Big Changes are Coming in Taxes if Congress Does Not Extend the Tax Cuts and Jobs Act
If Congress does not extend or make the tax cuts permanent, some of the biggest changes to ordinary Americans’ taxes in 2026 will include:
- The Child Tax Credit will be cut in half, from $2,000 to $1,000, and the income level at which the tax credit begins phasing out will fall from $400,000 to $110,000 for married couples.
- The standard deduction will fall by roughly half, from about $15,500 for individuals to about $8,400, and from about $30,900 for married couples to about $16,000. Personal exemptions will return at a level of about $5,300 per individual and dependent.
- Taxes will become more complicated. The TCJA’s doubling of the standard deduction, along with a $10,000 limit on state and local tax deductions, cut the percentage of tax-filers who itemize their deductions by two-thirds, from about 30 percent of filers to just over 10 percent.
- The Alternative Minimum Tax will expand 25-fold. The Alternative Minimum Tax, or AMT, is essentially a fully separate tax code, with limited deductions, that primarily affects higher-income earners. The AMT requires taxpayers to calculate their taxes under two separate systems and pay the higher amount. This not only adds complexity, but also uncertainty and inefficiency as the tax implications of their decisions differ depending on which tax they will pay. Prior to the TJCA, about 5 million taxpayers were subject to the AMT and this fell to about 200,000 households—just 0.1 percent of tax-filers—under the TCJA.

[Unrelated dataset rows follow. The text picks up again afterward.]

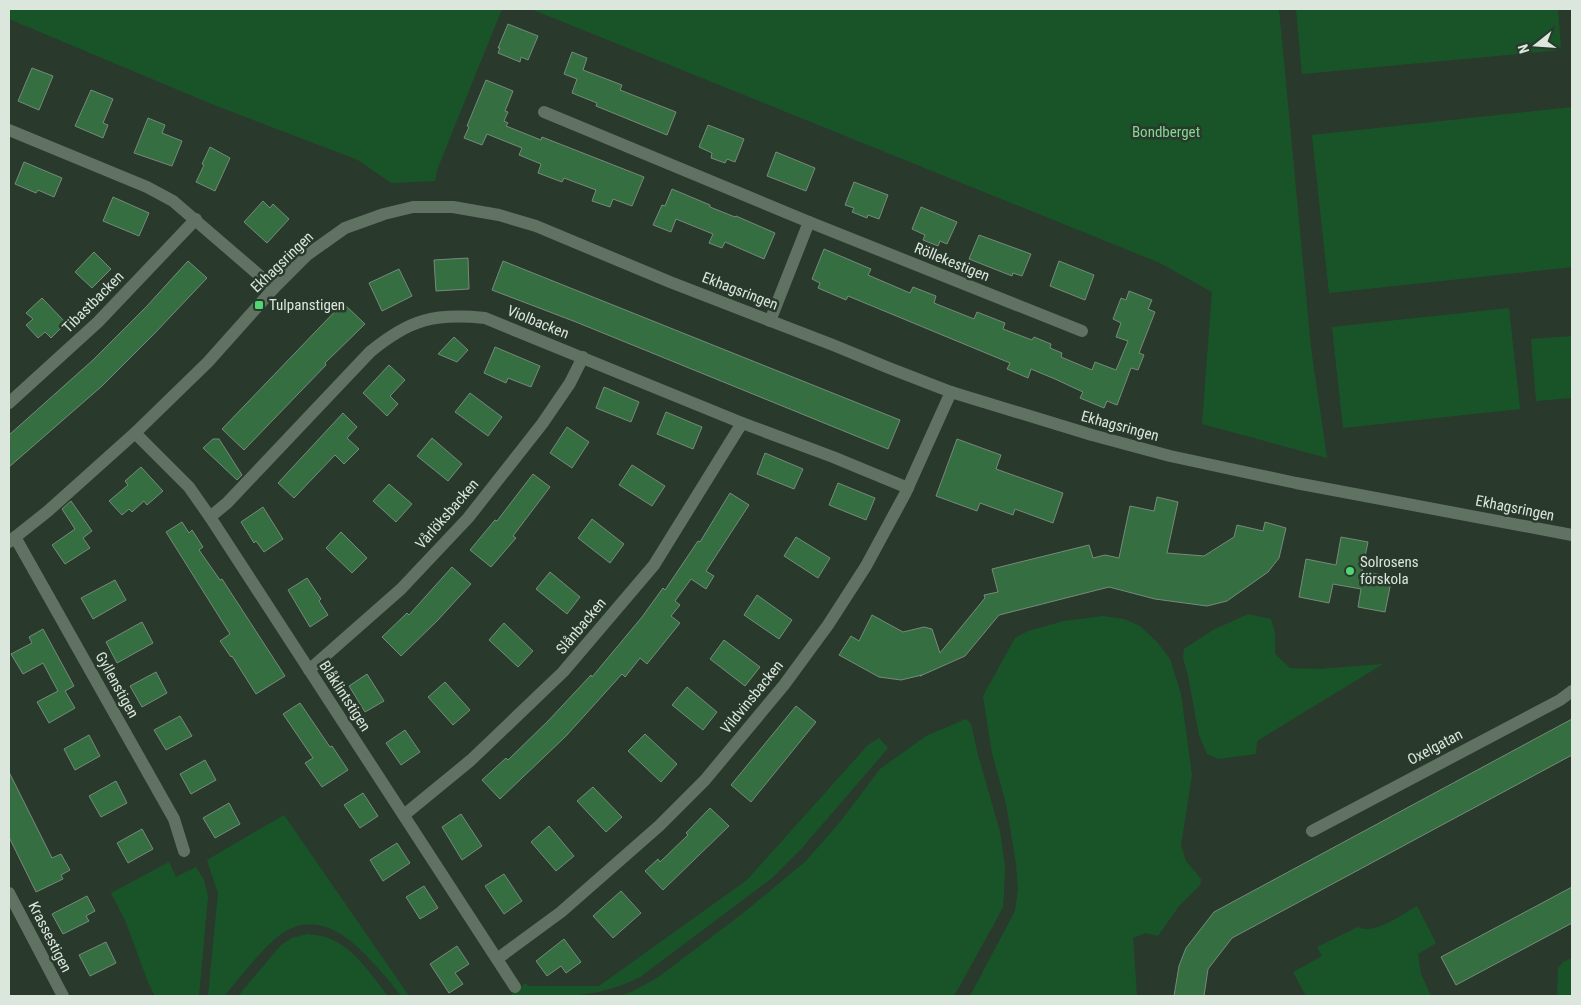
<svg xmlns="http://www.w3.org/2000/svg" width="1581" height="1005" viewBox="0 0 1581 1005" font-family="'Roboto Condensed',sans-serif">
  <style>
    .green { fill: #195429 }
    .building { fill: #346e41; stroke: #778a7a }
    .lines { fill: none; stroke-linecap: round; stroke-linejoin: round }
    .minor { stroke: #607363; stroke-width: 12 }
    .tertiary { stroke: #607363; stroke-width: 12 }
    .poi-dot { fill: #50d674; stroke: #293a2c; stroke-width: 2 }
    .labels { text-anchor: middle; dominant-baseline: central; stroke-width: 5; stroke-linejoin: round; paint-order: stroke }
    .park-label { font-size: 15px; fill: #84d694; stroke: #293a2c }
    .street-label { font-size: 15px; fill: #dbe6dd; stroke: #293a2c }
    .poi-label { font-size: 15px; fill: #dbe6dd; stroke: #293a2c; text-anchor: start }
  </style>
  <rect width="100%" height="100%" fill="#293a2c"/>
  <g class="green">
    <path d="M9 9H502L437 170 435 181 391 183 358 160 214 105 9 19Z"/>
    <path d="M531 9H1279L1311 348 1327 458 1202 424 1212 292 1160 263Z"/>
    <path d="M1296 9H1558L1561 50 1302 74Z"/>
    <path d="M1572 107V267L1329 293 1312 135Z"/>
    <path d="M1509 308 1520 409 1343 428 1332 327Z"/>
    <path d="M1572 336V398L1536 401 1531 339Z"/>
    <path d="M1248 614 1271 619 1275 633V654L1290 668 1319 669 1383 664 1257 741 1256 754 1218 759 1207 754 1199 735 1188 676 1183 658 1184 649 1213 630Z"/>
    <path d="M1103 616 1124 619 1140 626 1157 642 1170 659 1181 694 1192 775 1181 845 1186 861 1201 879 1200 885 1179 906 1158 936 1146 933 1133 938 1137 996H970L1015 911 1018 889 1016 863 1006 804 992 753 983 696 1015 638 1028 631 1064 621Z"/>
    <path d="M966 719 971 724 978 755 1000 832 1005 867 1004 894 1003 907 994 924 954 996H620L633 991 657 978 742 914 806 861 840 822 880 769 926 736Z"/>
    <path d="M879 738 888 748 802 848 772 878 640 977C595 1000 558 996 509 996L526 983 528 986H599L747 880 868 745Z"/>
    <path d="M284 815 409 996H401C394 986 385 976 376 966 352 939 319 908 281 934 263 947 240 978 224 996H208L218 893 207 860Z"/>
    <path d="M169 862 176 877 196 867 204 880 208 896 199 996H155L148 982 125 920 111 893Z"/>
    <path d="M1417 906 1436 943 1418 954 1421 974 1431 996H1306L1293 972 1322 956 1317 947 1358 927C1373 936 1403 914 1417 906Z"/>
    <path d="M307 934C316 935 325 936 333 940 356 951 373 977 388 996H238L281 945 292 938Z"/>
    <path d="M1572 958V996H1557L1558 968 1563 962Z"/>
  </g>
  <g class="building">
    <path d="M508 24 538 36 528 60 521 57 520 62 498 53 500 48H498Z"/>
    <path d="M572 52 587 58 583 70 622 85 620 90 676 112 667 135 596 106 597 103 572 93 577 79 564 74Z"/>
    <path d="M32 68 53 76 39 110 18 101Z"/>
    <path d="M486 80 513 91 505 111 508 112 504 121 508 123 506 126 541 140 542 137 644 177 632 206 613 199 610 207 592 201 596 190 564 178 562 182 538 173 541 164 519 155 522 148 487 134 482 145 464 138 469 127 467 126Z"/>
    <path d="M91 90 113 99 103 123 108 125 103 138 75 126Z"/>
    <path d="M148 118 165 125 162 133 182 141 172 166 134 153Z"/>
    <path d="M708 125 744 139 735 162 727 159 725 163 711 158 712 153 699 147Z"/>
    <path d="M210 147 230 158 215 191 196 182 204 165 202 164Z"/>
    <path d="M776 152 815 168 806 191 767 176Z"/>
    <path d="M24 162 62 178 54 197 38 190 36 193 15 184Z"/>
    <path d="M854 182 888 195 879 219 868 215 867 218 852 212 854 208 845 205Z"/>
    <path d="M672 189 710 205V207L735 217 736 216 775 233 764 259 725 242 722 248 709 243 713 234 676 219 671 232 653 225 662 205 665 206Z"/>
    <path d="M113 197 149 213 139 236 103 221Z"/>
    <path d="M263 201 270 208 273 204 289 219 267 243 244 222Z"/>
    <path d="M921 207 957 222 947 244 940 241 938 246 923 240 925 235 912 229Z"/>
    <path d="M979 235 1031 254 1022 276 1013 273 1012 276 969 259Z"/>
    <path d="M824 249 871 269 868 275 910 293 913 287 936 296 934 303 974 319 977 312 1005 323 1003 329 1032 340 1034 337 1051 344 1050 348 1062 353 1061 357 1092 370 1095 362 1116 370 1128 341 1116 337 1121 323 1113 319 1121 298 1126 300 1129 291 1152 300 1148 309 1155 312 1139 353 1144 355 1138 370 1131 368 1117 405 1107 401 1104 408 1080 398 1083 392 1055 379 1031 369 1028 378 1007 369 1010 363 848 296 846 300 818 288 820 283 812 279Z"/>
    <path d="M94 252 111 269 92 288 75 272Z"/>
    <path d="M468 258 469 289 436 291 434 260Z"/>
    <path d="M188 261 207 278 154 334 102 386 9 467V435L93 360 147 306Z"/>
    <path d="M503 261 900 420 888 449 576 322 492 290Z"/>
    <path d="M1059 261 1094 275 1085 300 1050 286Z"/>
    <path d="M399 269 412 296 382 311 369 283Z"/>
    <path d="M42 298 66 323 51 338 45 332 38 338 26 325 33 319 26 313Z"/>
    <path d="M343 303 365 324 325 363 326 365 244 450 222 429Z"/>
    <path d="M454 337 468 350 457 362 438 354Z"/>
    <path d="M495 347 540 366 531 387 508 378 506 383 484 373Z"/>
    <path d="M389 365 405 380 390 396 398 404 387 416 363 393Z"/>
    <path d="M604 387 639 402 631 422 596 408Z"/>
    <path d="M470 393 502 417 488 436 455 412Z"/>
    <path d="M666 412 702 427 693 449 657 434Z"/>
    <path d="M343 413 357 427 347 438 359 449 344 464 335 455 294 498 278 483Z"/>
    <path d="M567 427 589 442 572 468 550 453Z"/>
    <path d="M432 438 462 464 448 481 417 456Z"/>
    <path d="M213 439H219L242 475 237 480 203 448Z"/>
    <path d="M957 439 1001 455 996 469 1063 493 1053 523 1015 509 1013 515 980 503 977 511 936 496Z"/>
    <path d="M765 453 803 469 794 489 757 474Z"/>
    <path d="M632 465 665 486 652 506 619 485Z"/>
    <path d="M141 467 163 491 147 505 144 501 132 512 129 509 122 515 109 501 128 485 125 481Z"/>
    <path d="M533 474 550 487 513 536 516 538 491 567 470 550 495 520 497 521Z"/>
    <path d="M838 483 875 498 866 520 829 505Z"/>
    <path d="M389 484 412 504 396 522 373 501Z"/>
    <path d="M730 493 749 505 706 571 714 576 706 589 691 579 675 601 680 605 671 616 680 623 647 664 640 658 625 677 622 674 566 736 500 799 482 780 506 758 508 760 549 720 591 675 592 677 642 617 663 588 665 590 698 541 700 542Z"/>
    <path d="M1157 497 1178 502 1167 553 1204 556 1234 537 1237 525 1263 531 1265 522 1286 528 1279 558 1268 572 1227 601 1207 606 1155 599 1109 587 999 615 965 656 920 676 922 675 901 680 879 677 839 655 851 636 859 641 872 615 903 632 924 627 932 629 940 653 985 598 984 595 998 592 992 569 1089 545 1093 558 1105 555 1119 558 1130 506 1154 511Z"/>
    <path d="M71 501 92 531 83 538 90 548 65 564 52 545 75 529 62 509Z"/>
    <path d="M263 507 283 539 264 552 256 541 254 543 241 522Z"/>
    <path d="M592 519 624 544 610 563 578 538Z"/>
    <path d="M182 522 189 533 192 530 203 547 199 550 220 580 222 579 285 676 256 694 232 656 231 657 220 641 230 634 166 532Z"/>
    <path d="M341 532 367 558 352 573 326 548Z"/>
    <path d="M796 537 830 558 818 578 784 556Z"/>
    <path d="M1341 537 1368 542 1362 571 1392 577 1385 612 1358 607 1361 589 1333 584 1329 603 1299 597 1306 559 1336 565Z"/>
    <path d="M452 567 471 584 437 621 401 656 382 637 407 613 409 615Z"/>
    <path d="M550 572 580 597 567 614 536 589Z"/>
    <path d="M307 578 321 599 319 601 328 615 310 627 288 590Z"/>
    <path d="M115 580 126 600 93 619 81 598Z"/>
    <path d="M757 595 792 620 779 639 744 615Z"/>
    <path d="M142 622 153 643 117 663 106 642Z"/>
    <path d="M504 623 533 651 518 667 489 640Z"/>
    <path d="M43 629 74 686 65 691 75 708 49 723 37 702 58 691 43 663 23 674 11 654 32 643 29 637Z"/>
    <path d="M724 640 760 667 745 686 710 659Z"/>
    <path d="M156 672 167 693 142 707 130 686Z"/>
    <path d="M367 674 384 701 365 712 349 686Z"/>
    <path d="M445 682 470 710 453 725 428 697Z"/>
    <path d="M687 687 717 712 703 730 672 705Z"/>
    <path d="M300 703 330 747 332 746 348 770 322 787 305 763 313 758 283 714Z"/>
    <path d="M796 706 816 722 751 802 731 785Z"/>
    <path d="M180 716 192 736 166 750 154 730Z"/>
    <path d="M1572 719V755L1232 938 1208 969 1204 996H1174L1179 966 1186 948 1214 912Z"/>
    <path d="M405 730 420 752 401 765 386 743Z"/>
    <path d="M645 734 677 764 661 782 628 751Z"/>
    <path d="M89 735 100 756 75 770 64 749Z"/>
    <path d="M205 760 216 780 191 794 180 774Z"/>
    <path d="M9 772 52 858 61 854 70 870 61 875 63 879 36 892 9 837Z"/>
    <path d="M116 781 127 803 101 817 89 796Z"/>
    <path d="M593 787 622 817 606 832 577 801Z"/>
    <path d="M363 793 378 816 360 828 344 805Z"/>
    <path d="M229 803 240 824 215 838 203 818Z"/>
    <path d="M710 808 729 826 663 890 645 871 658 859 660 862 688 835 686 833Z"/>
    <path d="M461 814 482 846 462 860 442 827Z"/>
    <path d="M549 826 574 856 556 871 531 842Z"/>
    <path d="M142 829 153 849 128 863 117 843Z"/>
    <path d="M397 843 410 863 383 881 370 860Z"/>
    <path d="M504 874 522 901 504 914 485 886Z"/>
    <path d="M424 886 438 908 420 919 406 897Z"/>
    <path d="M1572 887V923L1456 985 1441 957Z"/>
    <path d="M621 891 641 913 613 938 593 916Z"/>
    <path d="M87 896 95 911 86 916 89 921 63 934 52 914Z"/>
    <path d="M564 939 581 962 566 973 561 966 547 976 536 961Z"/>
    <path d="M106 942 116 963 90 976 79 955Z"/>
    <path d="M457 946 469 964 455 973 463 984 449 993 430 964Z"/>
  </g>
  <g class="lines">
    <g class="minor">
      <path d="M544 112 809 222 1082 331"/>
      <path d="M9 130 147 187 173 201 274 288"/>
      <path d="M770 321 809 222"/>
      <path d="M9 403 98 322 196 219"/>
      <path d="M135 433 189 487 210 517 515 987"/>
      <path d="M210 517 227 503 370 352C410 319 434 313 485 318L742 423 833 457 908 488"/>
      <path d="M15 537 174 819 184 851"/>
      <path d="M309 670 401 589 468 518 542 424 570 383 583 357"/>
      <path d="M404 815 471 760 563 672 654 565 742 423"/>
      <path d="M1312 831 1560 700 1572 691"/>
      <path d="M9 893 63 996"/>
      <path d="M497 959 561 912 659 826 705 780 784 685 828 625 866 566 905 494 951 392"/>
    </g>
    <path class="tertiary" d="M9 542 48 511 135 433 208 362 274 288 307 255 345 228 384 214 413 207H453L499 215 536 226 670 282 833 345 889 368 951 392 1092 435 1170 456 1296 483 1572 535"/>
  </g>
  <g class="poi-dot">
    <rect x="254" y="300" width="10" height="10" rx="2.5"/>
    <circle cx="1350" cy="571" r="5"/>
  </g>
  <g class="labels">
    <g class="park-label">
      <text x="1166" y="132">Bondberget</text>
    </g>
    <g class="street-label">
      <text transform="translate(282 262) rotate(-44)">Ekhagsringen</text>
      <text transform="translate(952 262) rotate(22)">Röllekestigen</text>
      <text transform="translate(740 291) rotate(21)">Ekhagsringen</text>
      <text transform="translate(93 302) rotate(-45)">Tibastbacken</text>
      <text transform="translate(538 322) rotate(22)">Violbacken</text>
      <text transform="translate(1120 426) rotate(15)">Ekhagsringen</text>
      <text transform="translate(1515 508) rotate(11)">Ekhagsringen</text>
      <text transform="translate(447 514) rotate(-49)">Vårlöksbacken</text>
      <text transform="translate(581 626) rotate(-50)">Slånbacken</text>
      <text transform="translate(117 685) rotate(61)">Gyllenstigen</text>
      <text transform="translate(345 696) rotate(57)">Blåklintstigen</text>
      <text transform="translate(752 697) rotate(-51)">Vildvinsbacken</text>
      <text transform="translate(1435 747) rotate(-28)">Oxelgatan</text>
      <text transform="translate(50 937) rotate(63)">Krassestigen</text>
    </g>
    <g class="poi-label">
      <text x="269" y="305">Tulpanstigen</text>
      <text x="1360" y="562">Solrosens<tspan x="1360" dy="17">förskola</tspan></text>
    </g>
  </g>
  <rect width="1581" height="1005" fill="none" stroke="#dbe6dd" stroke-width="20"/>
  <g transform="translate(1536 45) rotate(253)" stroke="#293a2c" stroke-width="4" paint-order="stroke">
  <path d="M0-4L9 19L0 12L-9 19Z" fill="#dbe6dd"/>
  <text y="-8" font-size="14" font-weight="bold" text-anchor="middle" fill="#dbe6dd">N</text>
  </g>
</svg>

- PEP and Pease will return, taking away exemptions and deductions. The TCJA eliminated two complicated phaseouts for higher income earners. PEP (personal exemption phaseout) phased out personal exemptions for higher income earners while Pease did the same for itemized deductions. These provisions complicated tax filing and decision making by increasing certain taxpayers effective marginal tax rates by anywhere from 1 percent to 10 percent, depending on taxpayers’ income level, household size, and amount of itemized deductions.
- Small business taxes will surge. If the TCJA’s 20 percent exemption on small business income expires (called Section 199A), tens of millions of small businesses will experience large tax hikes. According to IRS data, 47 million Americans reported small business income in 2022; 65 percent of those small business owners had incomes of $100,000 or less and 85 percent had incomes of $200,000 or less.
If Congress Fails to Extend TCJA, Most Americans Will Pay More, But Some of the Highest Income Will Pay Less
Contrary to the narrative, the TCJA was primarily a tax cut for ordinary Americans. In fact, despite the TCJA cutting the top marginal income tax rate from 39.6% to 37%, some of America’s highest-income earners will actually pay less—not more—if the tax cuts expire because the TCJA broadened the tax base so that higher-income earners pay taxes on a larger share of their total incomes. As the taxpayer examples below show, Theresa Anderson and the Choi family—both with incomes of $1,000,000—actually pay more today under the TCJA and would receive a tax cut if Congress does not extend the TCJA.[1]
On the other hand, nearly all Americans from lower- to upper-income households will experience sizeable tax increases if Congress fails to extend the TCJA, and tax hikes will be largest for families with kids and for small businesses.
Policymakers Should Extend the TCJA and Right-Size Federal Spending
Americans already pay more in taxes than they spend on housing, food, and clothing combined. Congress should not exacerbate the federal tax burden on working Americans and should make the Tax Cuts and Jobs Act permanent. Extending the TCJA must be coupled with right-sizing federal spending, which has exploded in recent decades. EPIC has provided dozens of options that would save trillions of dollars in federal spending over the next decade. If Congress cannot rein in excessive government spending, all Americans will eventually pay through high-inflation, European-level taxation (a median worker in Europe pays nearly $12,000 more per year in taxes than in the U.S.), or a combination of the two.